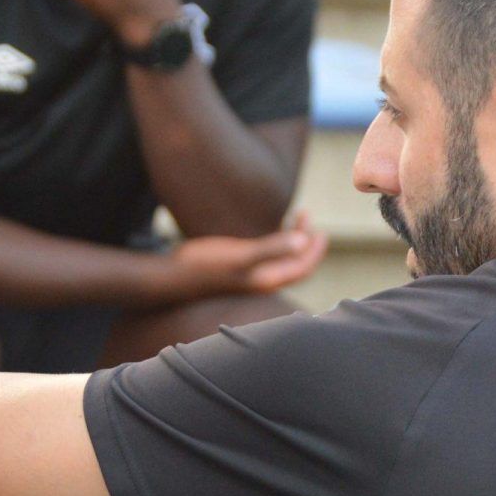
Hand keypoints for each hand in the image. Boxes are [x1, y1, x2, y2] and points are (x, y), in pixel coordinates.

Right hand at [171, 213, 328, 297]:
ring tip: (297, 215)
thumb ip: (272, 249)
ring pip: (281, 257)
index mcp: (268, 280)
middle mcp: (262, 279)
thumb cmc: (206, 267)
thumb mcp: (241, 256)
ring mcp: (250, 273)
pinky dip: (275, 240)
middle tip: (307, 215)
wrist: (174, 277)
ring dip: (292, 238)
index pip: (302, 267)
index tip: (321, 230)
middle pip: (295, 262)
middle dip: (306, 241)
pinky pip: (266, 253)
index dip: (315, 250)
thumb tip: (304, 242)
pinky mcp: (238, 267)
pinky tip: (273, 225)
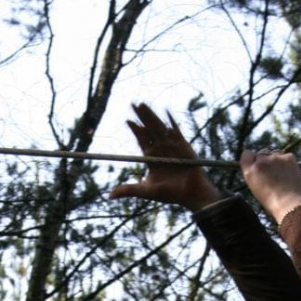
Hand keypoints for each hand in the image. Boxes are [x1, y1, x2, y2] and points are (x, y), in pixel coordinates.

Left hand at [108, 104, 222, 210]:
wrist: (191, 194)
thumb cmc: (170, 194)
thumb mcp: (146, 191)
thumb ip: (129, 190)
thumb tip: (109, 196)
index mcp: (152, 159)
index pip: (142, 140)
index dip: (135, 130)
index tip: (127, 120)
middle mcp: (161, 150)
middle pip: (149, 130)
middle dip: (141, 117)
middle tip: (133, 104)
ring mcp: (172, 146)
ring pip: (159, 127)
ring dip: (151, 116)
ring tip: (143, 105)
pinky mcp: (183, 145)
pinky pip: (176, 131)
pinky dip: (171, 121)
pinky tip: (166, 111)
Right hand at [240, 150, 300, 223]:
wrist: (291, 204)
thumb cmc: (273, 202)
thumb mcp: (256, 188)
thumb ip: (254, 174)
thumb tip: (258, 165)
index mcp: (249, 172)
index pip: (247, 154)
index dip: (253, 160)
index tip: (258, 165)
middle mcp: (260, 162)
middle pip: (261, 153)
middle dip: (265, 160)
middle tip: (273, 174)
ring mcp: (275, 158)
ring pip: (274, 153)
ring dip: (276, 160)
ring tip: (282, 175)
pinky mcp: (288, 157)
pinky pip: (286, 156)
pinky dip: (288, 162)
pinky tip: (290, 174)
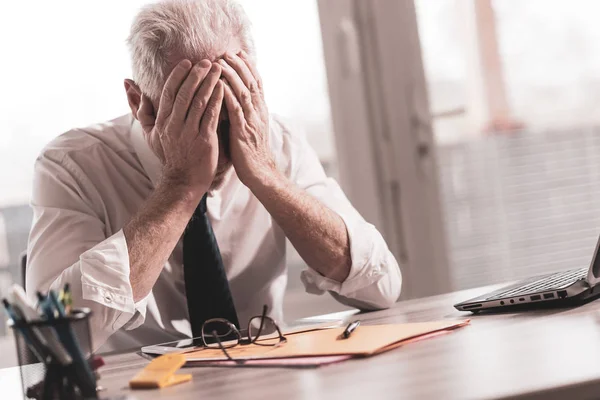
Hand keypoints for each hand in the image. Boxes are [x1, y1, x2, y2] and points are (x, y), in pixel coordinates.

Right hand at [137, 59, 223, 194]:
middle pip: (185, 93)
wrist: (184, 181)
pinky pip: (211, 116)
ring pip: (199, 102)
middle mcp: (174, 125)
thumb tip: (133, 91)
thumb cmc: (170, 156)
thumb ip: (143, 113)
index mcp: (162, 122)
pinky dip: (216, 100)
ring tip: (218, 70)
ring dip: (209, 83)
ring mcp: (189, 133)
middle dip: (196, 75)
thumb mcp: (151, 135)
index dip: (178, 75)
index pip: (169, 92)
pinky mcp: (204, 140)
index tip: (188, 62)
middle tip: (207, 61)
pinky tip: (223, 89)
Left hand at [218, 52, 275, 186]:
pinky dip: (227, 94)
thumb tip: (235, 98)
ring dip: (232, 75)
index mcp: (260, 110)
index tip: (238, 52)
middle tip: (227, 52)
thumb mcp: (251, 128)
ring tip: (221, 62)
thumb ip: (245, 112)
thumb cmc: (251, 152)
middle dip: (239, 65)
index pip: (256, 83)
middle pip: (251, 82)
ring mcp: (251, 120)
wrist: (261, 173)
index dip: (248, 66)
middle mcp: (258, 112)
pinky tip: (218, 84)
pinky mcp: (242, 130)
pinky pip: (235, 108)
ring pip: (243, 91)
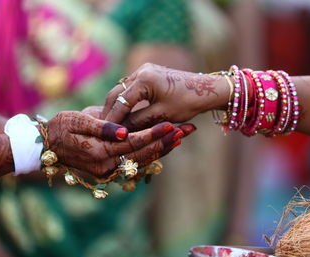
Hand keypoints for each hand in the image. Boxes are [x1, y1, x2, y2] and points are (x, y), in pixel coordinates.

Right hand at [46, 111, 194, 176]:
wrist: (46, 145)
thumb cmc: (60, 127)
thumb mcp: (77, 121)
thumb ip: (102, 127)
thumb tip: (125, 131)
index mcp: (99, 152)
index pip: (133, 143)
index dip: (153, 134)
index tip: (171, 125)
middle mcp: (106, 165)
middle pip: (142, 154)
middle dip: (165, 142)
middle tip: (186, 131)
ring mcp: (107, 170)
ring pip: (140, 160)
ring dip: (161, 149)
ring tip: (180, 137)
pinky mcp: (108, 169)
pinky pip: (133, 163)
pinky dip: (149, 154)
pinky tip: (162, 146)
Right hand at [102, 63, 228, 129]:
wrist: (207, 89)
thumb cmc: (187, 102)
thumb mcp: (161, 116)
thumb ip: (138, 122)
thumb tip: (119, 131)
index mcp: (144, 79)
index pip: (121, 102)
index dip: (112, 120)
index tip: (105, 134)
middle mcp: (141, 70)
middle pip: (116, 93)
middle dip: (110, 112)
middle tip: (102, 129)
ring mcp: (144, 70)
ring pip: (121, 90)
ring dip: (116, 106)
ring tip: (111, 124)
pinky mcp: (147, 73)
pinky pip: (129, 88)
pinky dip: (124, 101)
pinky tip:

• **EXERCISE INSTRUCTIONS**: Every line above should be transcribed exactly, though no image should be carried over.

• **ANSWER TO THE PROBLEM**:
Hand keypoints for each hand in the image. Boxes are [x1, y1, x2, y2] and points are (x, y), in pixel coordinates.

Right hand at [171, 213, 328, 297]:
ring tip: (297, 215)
thumb ip: (272, 249)
ring pip: (281, 257)
index mcp: (268, 280)
middle mcp: (262, 279)
thumb cmc: (206, 267)
thumb mcp: (241, 256)
ring mcp: (250, 273)
pinky dip: (275, 240)
middle tip: (307, 215)
wrist: (174, 277)
ring dip: (292, 238)
index pip: (302, 267)
index tip: (321, 230)
middle pip: (295, 262)
middle dip: (306, 241)
pinky pip: (266, 253)
index dip: (315, 250)
thumb tip: (304, 242)
pinky mcp: (238, 267)
pinky tip: (273, 225)
Hand keypoints for each hand in the image. Boxes are [x1, y1, x2, y2] and points are (x, y), in pixel coordinates.

Left hand at [108, 104, 222, 210]:
wrist: (191, 194)
thumb cmc: (170, 194)
thumb mcp: (146, 191)
thumb ip: (129, 190)
thumb tip: (109, 196)
index mcp: (152, 159)
index pip: (142, 140)
index dip: (135, 130)
index tip: (127, 120)
middle mcp: (161, 150)
middle pip: (149, 130)
middle dip: (141, 117)
middle tip: (133, 104)
ring mcp: (172, 146)
ring pip: (159, 127)
ring dip: (151, 116)
ring tip: (143, 105)
pinky mcp: (183, 145)
pinky pip: (176, 131)
pinky dip: (171, 121)
pinky tip: (166, 111)
Right hand at [240, 150, 300, 223]:
wrist: (291, 204)
thumb cmc: (273, 202)
thumb mcp: (256, 188)
thumb ip: (254, 174)
thumb tip: (258, 165)
index mcp: (249, 172)
index pip: (247, 154)
index dip: (253, 160)
index tip: (258, 165)
middle mcp: (260, 162)
middle pip: (261, 153)
middle dip: (265, 160)
middle tip: (273, 174)
ring mcp: (275, 158)
ring pip: (274, 153)
ring dip: (276, 160)
ring tip: (282, 175)
pinky mcp: (288, 157)
pinky pip: (286, 156)
pinky dip: (288, 162)
pinky tip: (290, 174)
Hand keypoints for each hand in the image. Boxes are [x1, y1, x2, y2] and points are (x, y), in pixel coordinates.

Right hand at [137, 59, 223, 194]:
middle pip: (185, 93)
wrist: (184, 181)
pinky pip: (211, 116)
ring pip: (199, 102)
middle mcp: (174, 125)
thumb tip: (133, 91)
thumb cmc: (170, 156)
thumb ip: (143, 113)
index mcp: (162, 122)
pinky dip: (216, 100)
ring tip: (218, 70)
ring dip: (209, 83)
ring mcp: (189, 133)
middle dip: (196, 75)
thumb mcp: (151, 135)
index dip: (178, 75)
index pip: (169, 92)
pinky mcp: (204, 140)
index tip: (188, 62)
middle tip: (207, 61)
pinky tip: (223, 89)
Left hand at [218, 52, 275, 186]:
pinky dip: (227, 94)
thumb tip: (235, 98)
ring dip: (232, 75)
index mcp: (260, 110)
index tip: (238, 52)
middle tip: (227, 52)
thumb mcp: (251, 128)
ring tip: (221, 62)
thumb ip: (245, 112)
thumb cmc: (251, 152)
middle dip: (239, 65)
index pip: (256, 83)
middle pip: (251, 82)
ring mcp: (251, 120)
wrist: (261, 173)
index dip: (248, 66)
middle mcp: (258, 112)
pinky tip: (218, 84)
pinky mcp: (242, 130)
pinky pip: (235, 108)
ring pip: (243, 91)
Hand keypoints for each hand in the image. Boxes are [x1, y1, x2, y2] and points are (x, y), in pixel coordinates.

Right hand at [46, 111, 194, 176]:
wrist: (46, 145)
thumb cmc: (60, 127)
thumb mcp: (77, 121)
thumb ip: (102, 127)
thumb tip: (125, 131)
index mcp: (99, 152)
index pip: (133, 143)
index dip: (153, 134)
index tip: (171, 125)
middle mcp: (106, 165)
middle pip: (142, 154)
middle dip: (165, 142)
middle tip: (186, 131)
ring mcp: (107, 170)
ring pip: (140, 160)
ring dip: (161, 149)
ring tip: (180, 137)
pinky mcp: (108, 169)
pinky pip: (133, 163)
pinky dip: (149, 154)
pinky tip: (162, 146)
Right hand at [102, 63, 228, 129]:
wrist: (207, 89)
thumb cmc: (187, 102)
thumb mcp: (161, 116)
thumb ip: (138, 122)
thumb tip: (119, 131)
index mcp: (144, 79)
index pip: (121, 102)
index dip: (112, 120)
index tip: (105, 134)
middle mcp: (141, 70)
middle pip: (116, 93)
middle dip: (110, 112)
middle tip: (102, 129)
ring mcp: (144, 70)
ring pip: (121, 90)
ring dip: (116, 106)
ring tip: (111, 124)
pinky mcp: (147, 73)
pinky pip: (129, 88)
pinky dip: (124, 101)
pinky tip:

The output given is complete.